The problem = Would you repeat, word for word, the lines that start at the one containing "as a community" and end after the one containing "great yeah I actually completely agreee", with both of those lines included?

Source texts of formatted documents =
━━━━━━━━━━

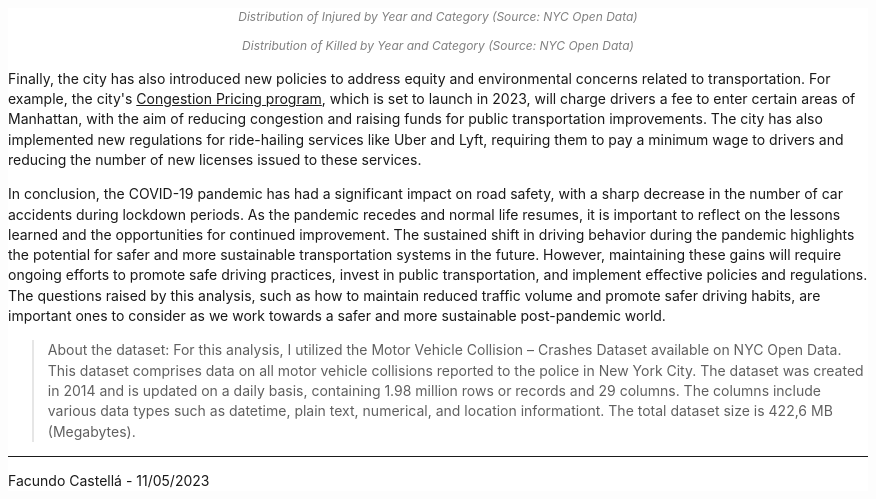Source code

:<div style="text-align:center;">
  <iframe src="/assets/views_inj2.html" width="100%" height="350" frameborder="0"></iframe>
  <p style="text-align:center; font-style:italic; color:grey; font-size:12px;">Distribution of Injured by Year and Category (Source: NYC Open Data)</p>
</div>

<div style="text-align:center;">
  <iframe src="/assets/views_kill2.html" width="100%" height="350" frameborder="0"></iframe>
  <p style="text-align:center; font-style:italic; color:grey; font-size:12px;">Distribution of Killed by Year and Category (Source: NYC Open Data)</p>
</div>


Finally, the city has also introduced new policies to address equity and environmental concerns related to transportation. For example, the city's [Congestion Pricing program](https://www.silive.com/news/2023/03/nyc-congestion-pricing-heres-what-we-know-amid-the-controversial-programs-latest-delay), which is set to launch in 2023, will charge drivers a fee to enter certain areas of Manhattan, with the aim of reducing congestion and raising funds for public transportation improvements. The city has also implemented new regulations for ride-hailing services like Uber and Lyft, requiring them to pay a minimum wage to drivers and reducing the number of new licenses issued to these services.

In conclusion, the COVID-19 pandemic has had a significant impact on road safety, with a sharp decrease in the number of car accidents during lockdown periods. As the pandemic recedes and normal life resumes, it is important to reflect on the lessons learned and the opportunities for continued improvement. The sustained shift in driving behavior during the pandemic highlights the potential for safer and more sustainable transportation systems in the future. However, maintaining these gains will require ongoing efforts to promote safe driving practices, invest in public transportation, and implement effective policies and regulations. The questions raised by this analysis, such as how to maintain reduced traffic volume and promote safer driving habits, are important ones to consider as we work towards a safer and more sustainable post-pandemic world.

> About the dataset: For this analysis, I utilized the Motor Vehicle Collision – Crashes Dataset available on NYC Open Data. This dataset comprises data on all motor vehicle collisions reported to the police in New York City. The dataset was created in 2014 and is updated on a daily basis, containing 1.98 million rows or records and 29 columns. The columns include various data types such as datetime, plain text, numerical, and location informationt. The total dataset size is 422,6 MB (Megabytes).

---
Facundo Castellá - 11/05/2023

━━━━━━━━━━

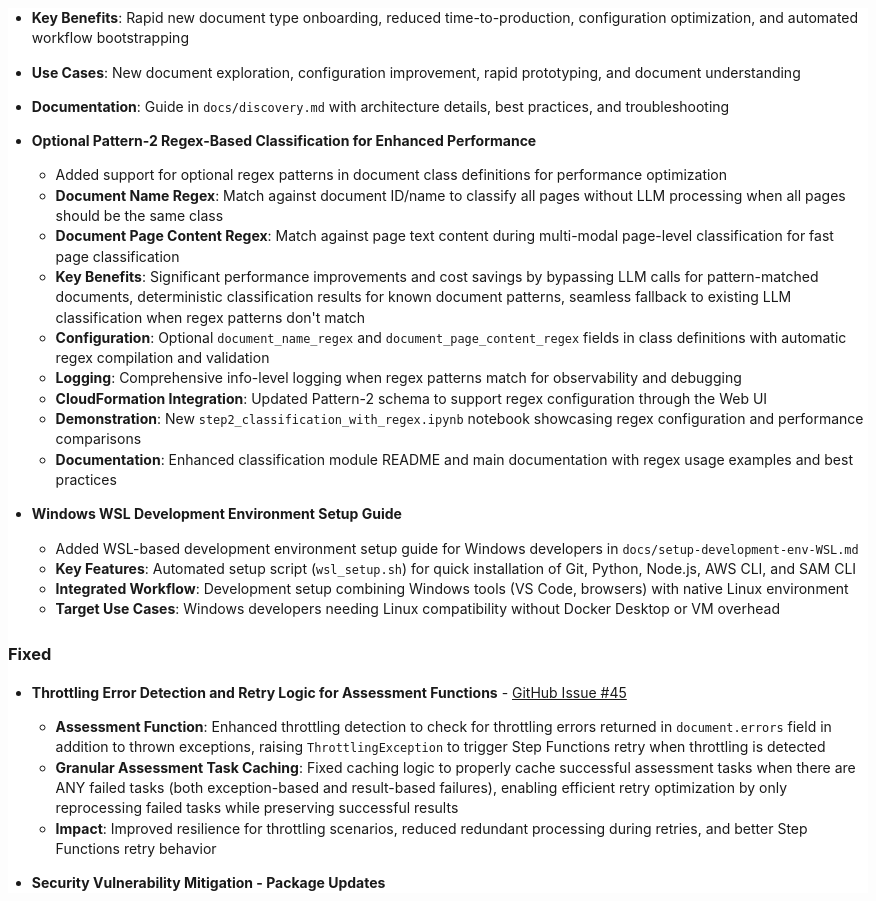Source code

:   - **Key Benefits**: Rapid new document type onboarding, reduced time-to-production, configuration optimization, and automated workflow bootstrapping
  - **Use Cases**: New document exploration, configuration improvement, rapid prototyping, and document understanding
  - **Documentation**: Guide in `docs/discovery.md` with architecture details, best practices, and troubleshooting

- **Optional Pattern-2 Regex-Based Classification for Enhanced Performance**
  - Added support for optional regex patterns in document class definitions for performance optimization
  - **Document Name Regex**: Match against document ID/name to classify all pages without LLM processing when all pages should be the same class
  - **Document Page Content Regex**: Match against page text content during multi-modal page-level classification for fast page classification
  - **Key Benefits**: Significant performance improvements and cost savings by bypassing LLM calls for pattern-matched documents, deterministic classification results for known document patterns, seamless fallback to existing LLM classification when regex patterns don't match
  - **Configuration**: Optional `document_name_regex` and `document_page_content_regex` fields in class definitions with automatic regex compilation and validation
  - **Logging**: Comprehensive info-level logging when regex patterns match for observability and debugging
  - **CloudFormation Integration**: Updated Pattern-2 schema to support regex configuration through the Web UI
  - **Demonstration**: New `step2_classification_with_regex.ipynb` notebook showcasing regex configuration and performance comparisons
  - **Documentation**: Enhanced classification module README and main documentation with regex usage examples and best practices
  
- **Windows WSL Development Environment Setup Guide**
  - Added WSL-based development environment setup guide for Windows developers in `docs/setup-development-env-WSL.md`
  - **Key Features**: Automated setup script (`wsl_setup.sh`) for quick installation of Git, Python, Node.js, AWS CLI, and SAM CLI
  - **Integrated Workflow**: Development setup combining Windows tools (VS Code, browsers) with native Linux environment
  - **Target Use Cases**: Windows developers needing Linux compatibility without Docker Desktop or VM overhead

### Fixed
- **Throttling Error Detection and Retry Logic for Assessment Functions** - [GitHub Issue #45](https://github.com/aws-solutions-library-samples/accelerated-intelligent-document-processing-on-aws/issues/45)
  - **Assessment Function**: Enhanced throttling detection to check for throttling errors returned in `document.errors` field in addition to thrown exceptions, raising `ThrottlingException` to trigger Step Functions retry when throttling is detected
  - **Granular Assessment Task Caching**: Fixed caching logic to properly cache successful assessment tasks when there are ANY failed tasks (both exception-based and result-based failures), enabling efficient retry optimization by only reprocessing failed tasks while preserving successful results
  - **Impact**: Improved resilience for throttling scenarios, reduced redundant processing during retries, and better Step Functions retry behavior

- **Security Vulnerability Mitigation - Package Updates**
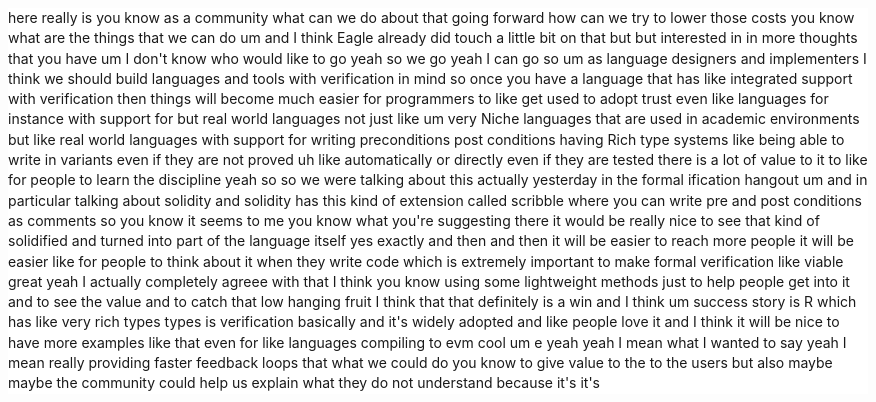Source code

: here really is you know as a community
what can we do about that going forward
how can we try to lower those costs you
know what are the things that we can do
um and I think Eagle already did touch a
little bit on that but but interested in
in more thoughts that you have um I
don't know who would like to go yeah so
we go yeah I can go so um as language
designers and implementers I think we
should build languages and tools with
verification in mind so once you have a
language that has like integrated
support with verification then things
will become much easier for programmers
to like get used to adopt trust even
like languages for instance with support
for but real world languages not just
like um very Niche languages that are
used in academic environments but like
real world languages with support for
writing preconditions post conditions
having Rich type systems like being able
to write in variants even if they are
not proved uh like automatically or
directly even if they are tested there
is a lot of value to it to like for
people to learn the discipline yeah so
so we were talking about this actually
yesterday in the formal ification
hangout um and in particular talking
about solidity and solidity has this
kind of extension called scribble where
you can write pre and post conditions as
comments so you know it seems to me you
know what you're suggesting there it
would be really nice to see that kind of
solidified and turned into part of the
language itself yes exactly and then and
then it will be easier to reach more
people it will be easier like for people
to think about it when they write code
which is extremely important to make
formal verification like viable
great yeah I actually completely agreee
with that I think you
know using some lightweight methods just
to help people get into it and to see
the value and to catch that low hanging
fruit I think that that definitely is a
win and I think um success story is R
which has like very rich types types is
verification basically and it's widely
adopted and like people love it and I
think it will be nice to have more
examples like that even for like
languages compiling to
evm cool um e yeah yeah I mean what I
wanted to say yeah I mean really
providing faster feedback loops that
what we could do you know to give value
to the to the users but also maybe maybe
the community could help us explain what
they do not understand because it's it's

━━━━━━━━━━

Result =
: here really is you know as a community
what can we do about that going forward
how can we try to lower those costs you
know what are the things that we can do
um and I think Eagle already did touch a
little bit on that but but interested in
in more thoughts that you have um I
don't know who would like to go yeah so
we go yeah I can go so um as language
designers and implementers I think we
should build languages and tools with
verification in mind so once you have a
language that has like integrated
support with verification then things
will become much easier for programmers
to like get used to adopt trust even
like languages for instance with support
for but real world languages not just
like um very Niche languages that are
used in academic environments but like
real world languages with support for
writing preconditions post conditions
having Rich type systems like being able
to write in variants even if they are
not proved uh like automatically or
directly even if they are tested there
is a lot of value to it to like for
people to learn the discipline yeah so
so we were talking about this actually
yesterday in the formal ification
hangout um and in particular talking
about solidity and solidity has this
kind of extension called scribble where
you can write pre and post conditions as
comments so you know it seems to me you
know what you're suggesting there it
would be really nice to see that kind of
solidified and turned into part of the
language itself yes exactly and then and
then it will be easier to reach more
people it will be easier like for people
to think about it when they write code
which is extremely important to make
formal verification like viable
great yeah I actually completely agreee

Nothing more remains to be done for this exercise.